A number of publicly-traded home builders have been downgraded by Fitch Ratings this week, in response to one of the worst years for new home sales ever recorded.
KB Home were one of the companies to receive a downgraded issuer default rating, dropping from B+ to BB-, said HousingWire. The company was over-exposed to struggling entry markets, said Fitch, and it’s likely that the company’s liquidity position will erode during the next one to one-and-a-half years should its operating losses continue.
Fitch pointed out that while KB Home has the necessary liquidity to service its debts and fund working capital, this safety net will probably erode over the next 12 to 18 months. Fitch said that although the company had cash assets of $621 million, it had to pay out $226 million to meet its obligations to South Edge.

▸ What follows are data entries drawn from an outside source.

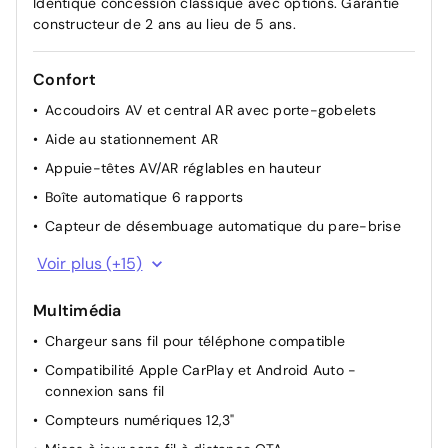
Identique concession classique avec options. Garantie
Sans Alerte de présence de passager arrière
constructeur de 2 ans au lieu de 5 ans.
--
avec capteur ultrason
Confort
Sans filet de coffre
-50 €
Accoudoirs AV et central AR avec porte-gobelets
Sans Pare-soleil intégrés dans les portes AR
-50 €
Aide au stationnement AR
Appuie-têtes AV/AR réglables en hauteur
Sans Assistance à la sortie du véhicule
-100 €
Boîte automatique 6 rapports
Sans Assistance active à la conduite sur
Capteur de désembuage automatique du pare-brise
-100 €
autoroute
Ciel de toit noir
Voir plus (+15)
Console centrale avec bac de rangement sous
l'accoudoir AV
Multimédia
Dossier AR rabattable 40/20/40 à distance avec
Chargeur sans fil pour téléphone compatible
commande depuis le coffre
Compatibilité Apple CarPlay et Android Auto -
Drive Mode
connexion sans fil
Eclairage d'ambiance intérieur à LED personnalisable
Compteurs numériques 12,3"
Pare-brise avec film acoustique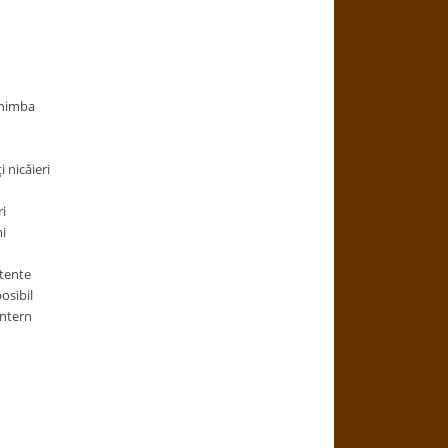
schimba
 nicăieri
i
i
stente
osibil
intern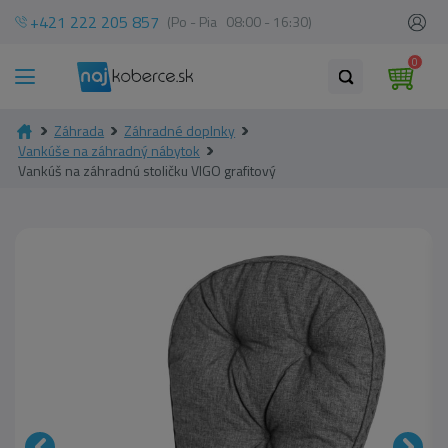
+421 222 205 857
(Po - Pia 08:00 - 16:30)
0
Záhrada
Záhradné doplnky
Vankúše na záhradný nábytok
Vankúš na záhradnú stoličku VIGO grafitový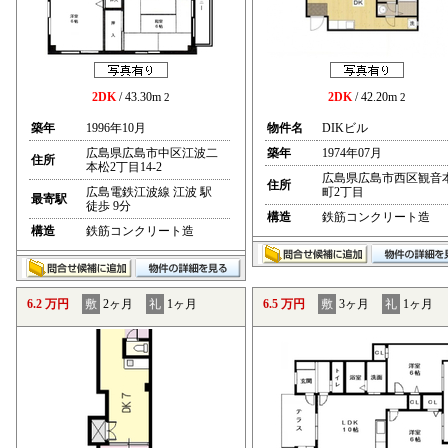
2DK
/ 43.30m
2DK
/ 42.20m
2
2
築年
1996年10月
物件名
DIKビル
広島県広島市中区江波二
築年
1974年07月
住所
本松2丁目14-2
広島県広島市西区観音
住所
広島電鉄江波線 江波 駅
町2丁目
最寄駅
徒歩 9分
構造
鉄筋コンクリート造
構造
鉄筋コンクリート造
6.2 万円
敷
2ヶ月
礼
1ヶ月
6.5 万円
敷
3ヶ月
礼
1ヶ月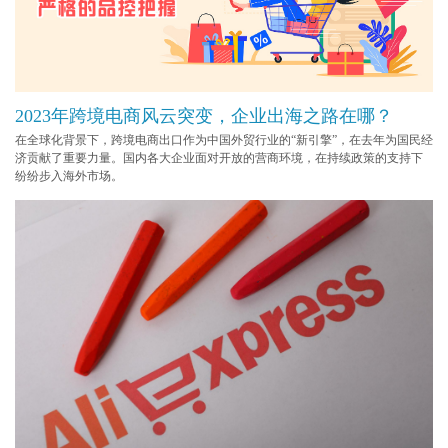
2023年跨境电商风云突变，企业出海之路在哪？
在全球化背景下，跨境电商出口作为中国外贸行业的“新引擎”，在去年为国民经
济贡献了重要力量。国内各大企业面对开放的营商环境，在持续政策的支持下
纷纷步入海外市场。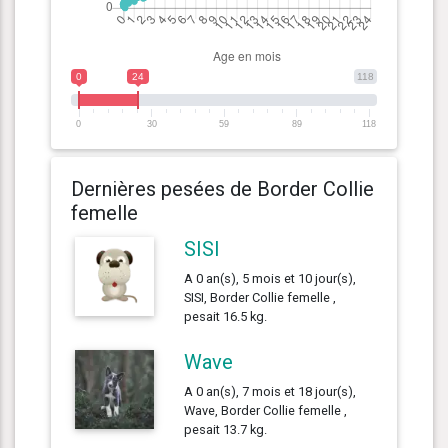
0
24
118
0
30
59
89
118
Dernières pesées de Border Collie
femelle
SISI
A 0 an(s), 5 mois et 10 jour(s),
SISI, Border Collie femelle ,
pesait 16.5 kg.
Wave
A 0 an(s), 7 mois et 18 jour(s),
Wave, Border Collie femelle ,
pesait 13.7 kg.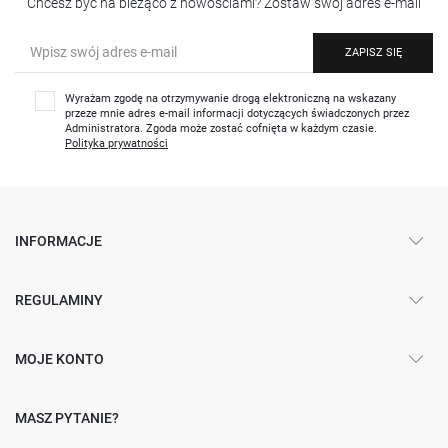
Chcesz być na bieżąco z nowościami? Zostaw swój adres e-mail
ZAPISZ SIĘ
Wyrażam zgodę na otrzymywanie drogą elektroniczną na wskazany
przeze mnie adres e-mail informacji dotyczących świadczonych przez
Administratora. Zgoda może zostać cofnięta w każdym czasie.
Polityka prywatności
INFORMACJE
REGULAMINY
MOJE KONTO
MASZ PYTANIE?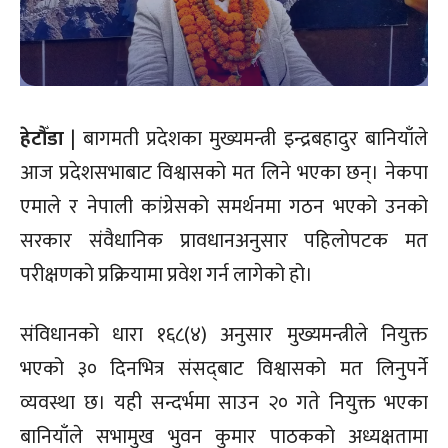
हेटौँडा
| बागमती प्रदेशका मुख्यमन्त्री इन्द्रबहादुर बानियाँले
आज प्रदेशसभाबाट विश्वासको मत लिने भएका छन्। नेकपा
एमाले र नेपाली कांग्रेसको समर्थनमा गठन भएको उनको
सरकार संवैधानिक प्रावधानअनुसार पहिलोपटक मत
परीक्षणको प्रक्रियामा प्रवेश गर्न लागेको हो।
संविधानको धारा १६८(४) अनुसार मुख्यमन्त्रीले नियुक्त
भएको ३० दिनभित्र संसद्‌बाट विश्वासको मत लिनुपर्ने
व्यवस्था छ। यही सन्दर्भमा साउन २० गते नियुक्त भएका
बानियाँले सभामुख भुवन कुमार पाठकको अध्यक्षतामा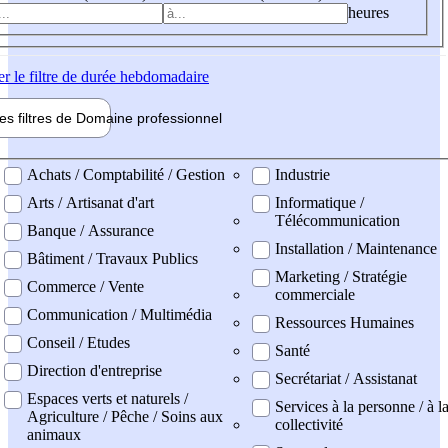
heures
er
le filtre de durée hebdomadaire
les filtres de
Domaine pro
fessionnel
ne professionel
Achats / Comptabilité / Gestion
Industrie
Arts / Artisanat d'art
Informatique /
Télécommunication
Banque / Assurance
Installation / Maintenance
Bâtiment / Travaux Publics
Marketing / Stratégie
Commerce / Vente
commerciale
Communication / Multimédia
Ressources Humaines
Conseil / Etudes
Santé
Direction d'entreprise
Secrétariat / Assistanat
Espaces verts et naturels /
Services à la personne / à l
Agriculture / Pêche / Soins aux
collectivité
animaux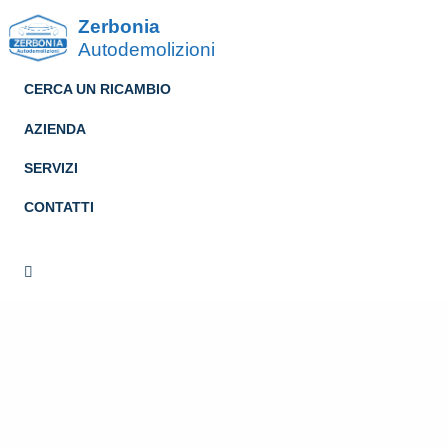
Zerbonia
Autodemolizioni
CERCA UN RICAMBIO
AZIENDA
SERVIZI
CONTATTI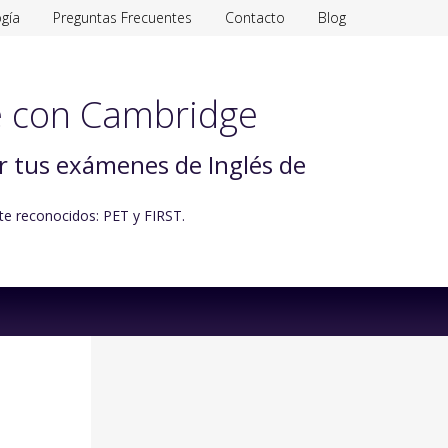
gía
Preguntas Frecuentes
Contacto
Blog
 con Cambridge
ar tus exámenes de Inglés de
te reconocidos: PET y FIRST.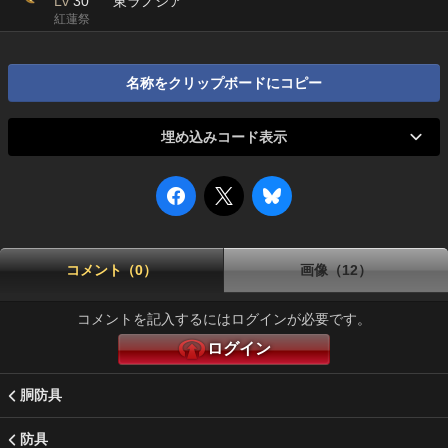
Lv
30
東ラノシア
紅蓮祭
名称をクリップボードにコピー
埋め込みコード表示
コメント（0）
画像（12）
コメントを記入するにはログインが必要です。
ログイン
胴防具
防具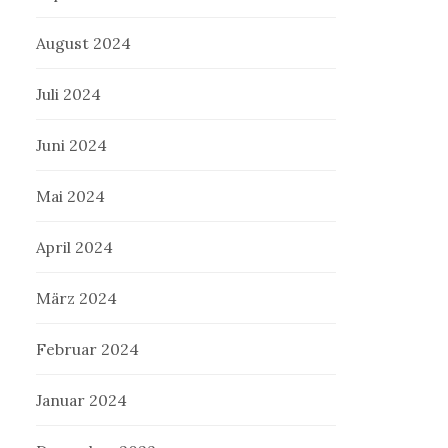
August 2024
Juli 2024
Juni 2024
Mai 2024
April 2024
März 2024
Februar 2024
Januar 2024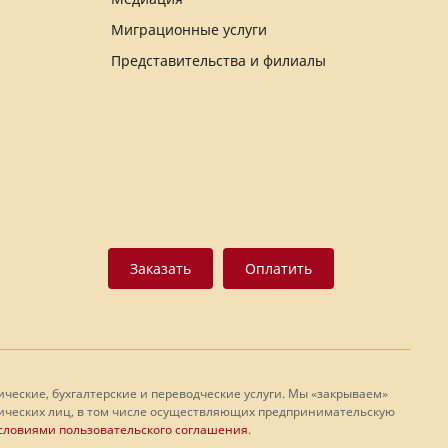
Миграционные услуги
Представительства и филиалы
Заказать
Оплатить
еские, бухгалтерские и переводческие услуги. Мы «закрываем»
физических лиц, в том числе осуществляющих предпринимательскую
словиями пользовательского соглашения
.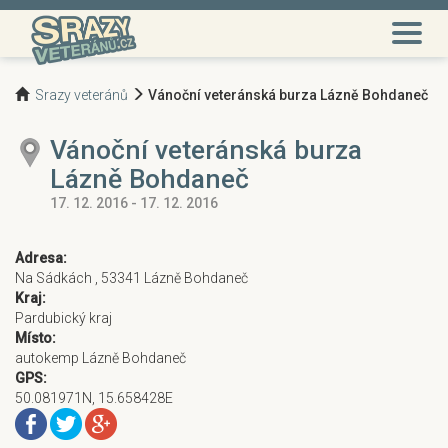
Srazy veteránů
Vánoční veteránská burza Lázně Bohdaneč
Vánoční veteránská burza
Lázně Bohdaneč
17. 12. 2016 - 17. 12. 2016
Adresa:
Na Sádkách , 53341 Lázně Bohdaneč
Kraj:
Pardubický kraj
Místo:
autokemp Lázně Bohdaneč
GPS:
50.081971N, 15.658428E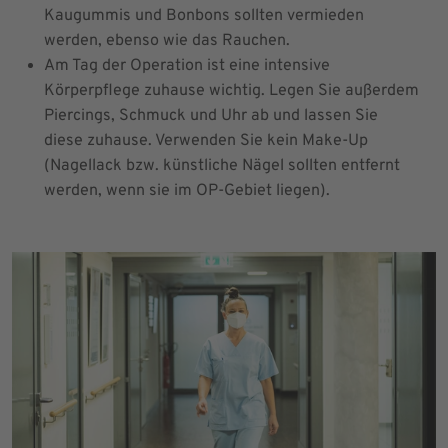
Kaugummis und Bonbons sollten vermieden
werden, ebenso wie das Rauchen.
Am Tag der Operation ist eine intensive
Körperpflege zuhause wichtig. Legen Sie außerdem
Piercings, Schmuck und Uhr ab und lassen Sie
diese zuhause. Verwenden Sie kein Make-Up
(Nagellack bzw. künstliche Nägel sollten entfernt
werden, wenn sie im OP-Gebiet liegen).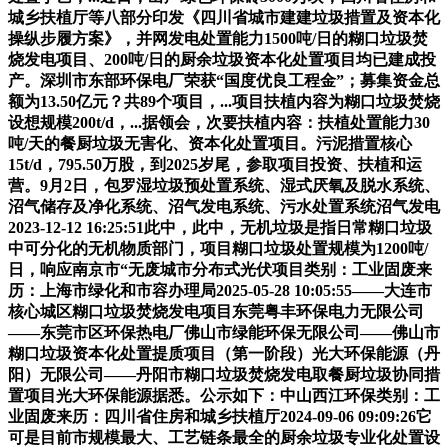
城乡扶植厅等八部分印发《四川省城市建建垃圾措置及资本化
操纵步履方案》，并网发电处置能力1500吨/日的糊口垃圾焚
烧发电项目、200吨/日的厨余垃圾资本化处置项目均已建成投
产。深圳市东部环保电厂荣获“国度优良工程金”；募集资金总
额为13.50亿元？共89个项目，...项目扶植内容为糊口垃圾焚烧
设想规模200t/d，...据领会，次要扶植内容：扶植处置能力30
吨/天的餐厨垃圾无害化、资本化处置项目。污泥措置核心
15t/d，795.50万股，到2025岁尾，参取项目投资、扶植和运
营。9月2日，包罗湿垃圾预处置系统、湿式厌氧及脱水系统、
沼气储存及净化系统、沼气发电系统、污水处置系统沼气发电
2023-12-12 16:25:51此中，此中，无机垃圾是指日常糊口垃圾
中可分化的无机物质部门，项目糊口垃圾处置规模为1200吨/
日，响应南京市“无废城市分布式光伏项目类别：工业固废来
历：上海市绿化和市容办理局2025-05-28 10:05:55——大连市
核心城区糊口垃圾焚烧发电项目东莞粤丰环保电力无限公司
——东莞市区环保热电厂佛山市绿能环保无限公司——佛山市
糊口垃圾资本化处置提质项目（第一阶段）光大环保能源（丹
阳）无限公司——丹阳市糊口垃圾焚烧发电取餐厨垃圾协同措
置项目光大环保能源据悉。公示如下：中山西江环保类别：工
业固废来历：四川省住房和城乡扶植厅2024-09-06 09:09:26它
可是目前市规模最大、工艺链条最全的厨余垃圾专业化处置设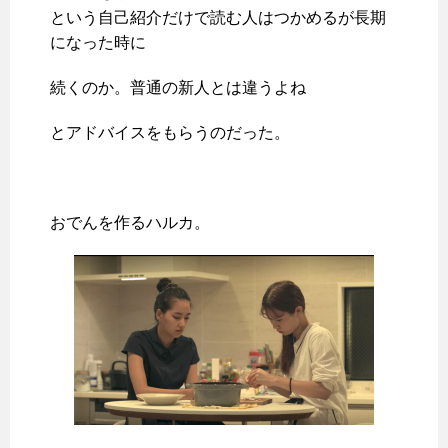
という自己紹介だけで読む人はつかめるが長期
になった時に
続くのか。普通の新人とは違うよね
とアドバイスをもらうのだった。
おでんを作るハルカ。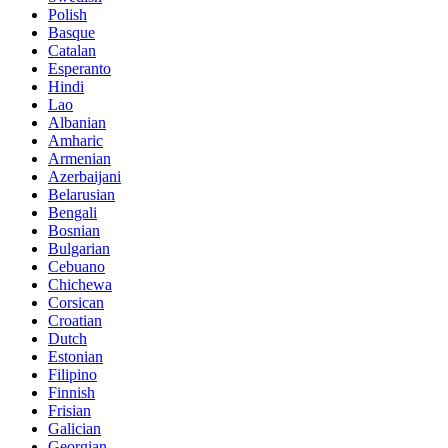
Polish
Basque
Catalan
Esperanto
Hindi
Lao
Albanian
Amharic
Armenian
Azerbaijani
Belarusian
Bengali
Bosnian
Bulgarian
Cebuano
Chichewa
Corsican
Croatian
Dutch
Estonian
Filipino
Finnish
Frisian
Galician
Georgian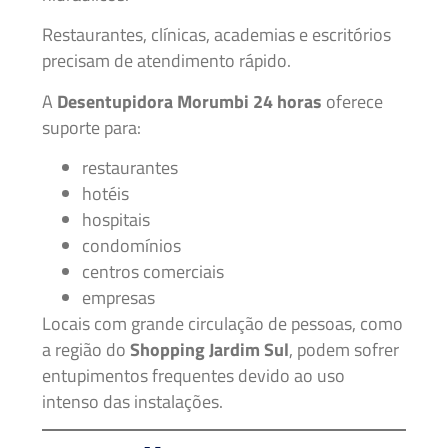
Restaurantes, clínicas, academias e escritórios
precisam de atendimento rápido.
A
Desentupidora Morumbi 24 horas
oferece
suporte para:
restaurantes
hotéis
hospitais
condomínios
centros comerciais
empresas
Locais com grande circulação de pessoas, como
a região do
Shopping Jardim Sul
, podem sofrer
entupimentos frequentes devido ao uso
intenso das instalações.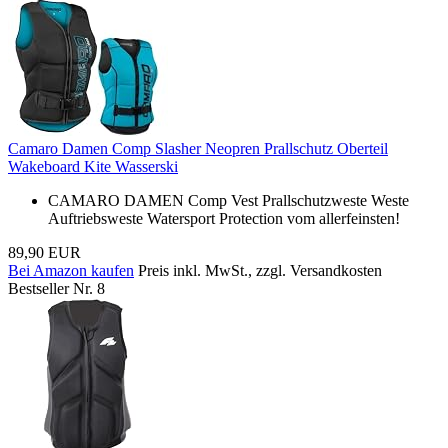
Camaro Damen Comp Slasher Neopren Prallschutz Oberteil
Wakeboard Kite Wasserski
CAMARO DAMEN Comp Vest Prallschutzweste Weste
Auftriebsweste Watersport Protection vom allerfeinsten!
89,90 EUR
Bei Amazon kaufen
Preis inkl. MwSt., zzgl. Versandkosten
Bestseller Nr. 8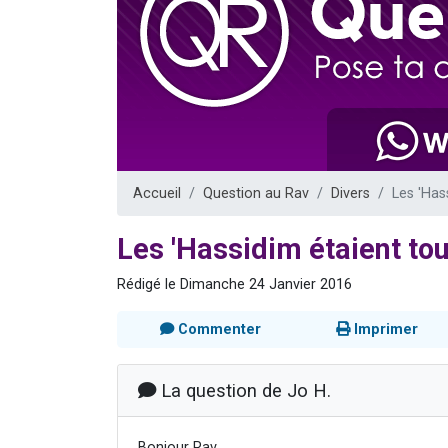
13 personnes
30 perso
Il reste 
12 nouve
29 personnes
Accueil
Question au Rav
Divers
Les 'Has
Les 'Hassidim étaient t
Rédigé le Dimanche 24 Janvier 2016
Commenter
Imprimer
La question de Jo H.
Bonjour Rav,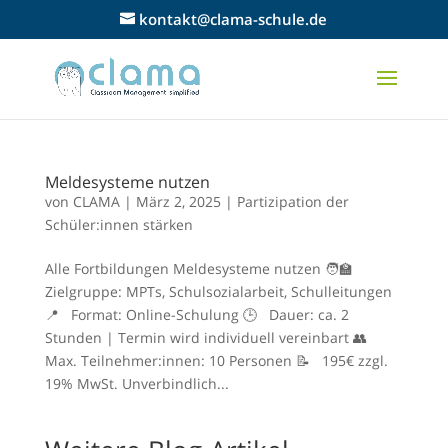
kontakt@clama-schule.de
Meldesysteme nutzen
von
CLAMA
|
März 2, 2025
|
Partizipation der
Schüler:innen stärken
Alle Fortbildungen Meldesysteme nutzen 🧑‍🏫
Zielgruppe: MPTs, Schulsozialarbeit, Schulleitungen
📍 Format: Online-Schulung 🕒 Dauer: ca. 2
Stunden | Termin wird individuell vereinbart 👥
Max. Teilnehmer:innen: 10 Personen 📝 195€ zzgl.
19% MwSt. Unverbindlich...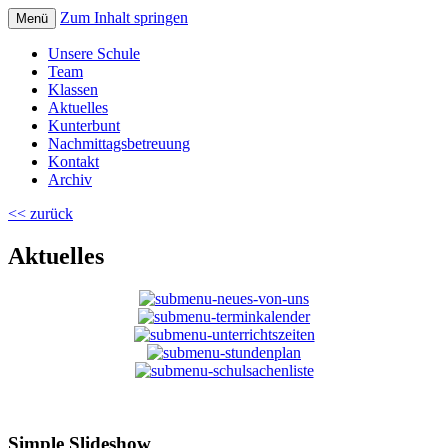
Zum Inhalt springen
Menü
Volksschule Bad Blumau
Unsere Schule
Team
Klassen
Aktuelles
Kunterbunt
Nachmittagsbetreuung
Kontakt
Archiv
<< zurück
Aktuelles
Simple Slideshow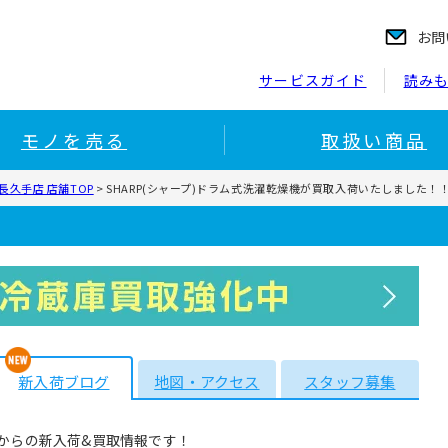
お問
サービスガイド
読み
モノを売る
取扱い商品
久手店 店舗TOP
>
SHARP(シャープ)ドラム式洗濯乾燥機が買取入荷いたしました！
新入荷ブログ
地図・アクセス
スタッフ募集
からの新入荷&買取情報です！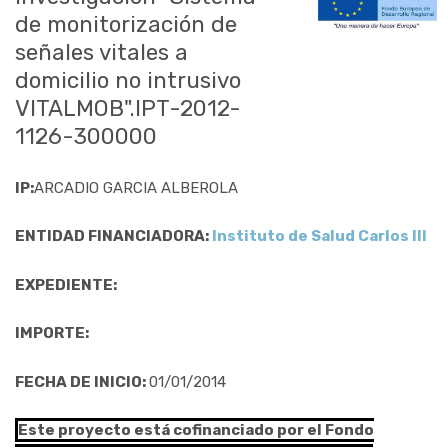
de monitorización de
señales vitales a
domicilio no intrusivo
VITALMOB".IPT-2012-
1126-300000
IP:
ARCADIO GARCIA ALBEROLA
ENTIDAD FINANCIADORA:
Instituto de Salud Carlos III
EXPEDIENTE:
IMPORTE:
FECHA DE INICIO:
01/01/2014
Este proyecto está cofinanciado por el Fondo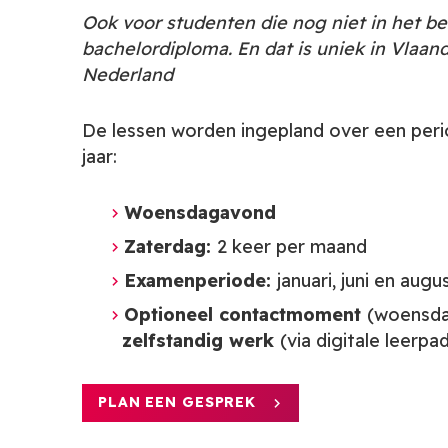
Ook voor studenten die nog niet in het bez
bachelordiploma. En dat is uniek in Vlaan
Nederland
De lessen worden ingepland over een peri
jaar:
Woensdagavond
Zaterdag:
2 keer per maand
Examenperiode:
januari, juni en augu
Optioneel contactmoment
(woensda
zelfstandig werk
(via digitale leerpa
PLAN EEN GESPREK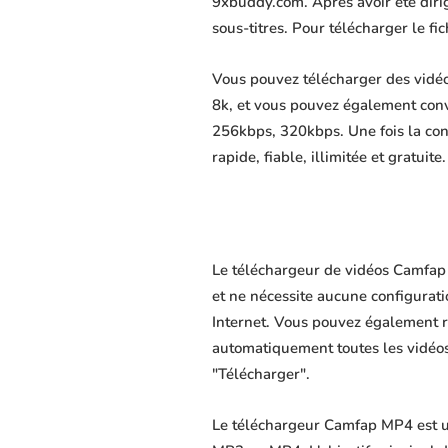
9xbuddy.com. Après avoir été dirigé
sous-titres. Pour télécharger le f
Vous pouvez télécharger des vidéo
8k, et vous pouvez également conv
256kbps, 320kbps. Une fois la co
rapide, fiable, illimitée et gratuite.
Le téléchargeur de vidéos Camfap 
et ne nécessite aucune configuratio
Internet. Vous pouvez également r
automatiquement toutes les vidéos 
"Télécharger".
Le téléchargeur Camfap MP4 est un 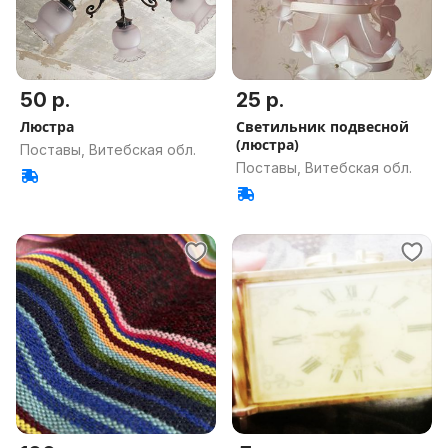
50 р.
25 р.
Люстра
Светильник подвесной
(люстра)
Поставы, Витебская обл.
Поставы, Витебская обл.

Also downgraded were Beazer Homes USA, who saw their rating drop from B- to CCC. IDR at Ryland Group were also downgraded, seeing their rating drop from a stable BB to a negative BB-.
However, Toll Bros., who focus on building luxury homes, managed to hold onto its stable rating, reported HousingWire.
Fitch commented in a statement released on Monday that:
“With the recent softening in the economy and lowered economic growth expectations for 2011 and 2012, the environment may at best support a relatively modest recovery in housing metrics over the next year and a half.”
Fitch had previously said it expected to see housing markets pick themselves up in 2011 and 2012.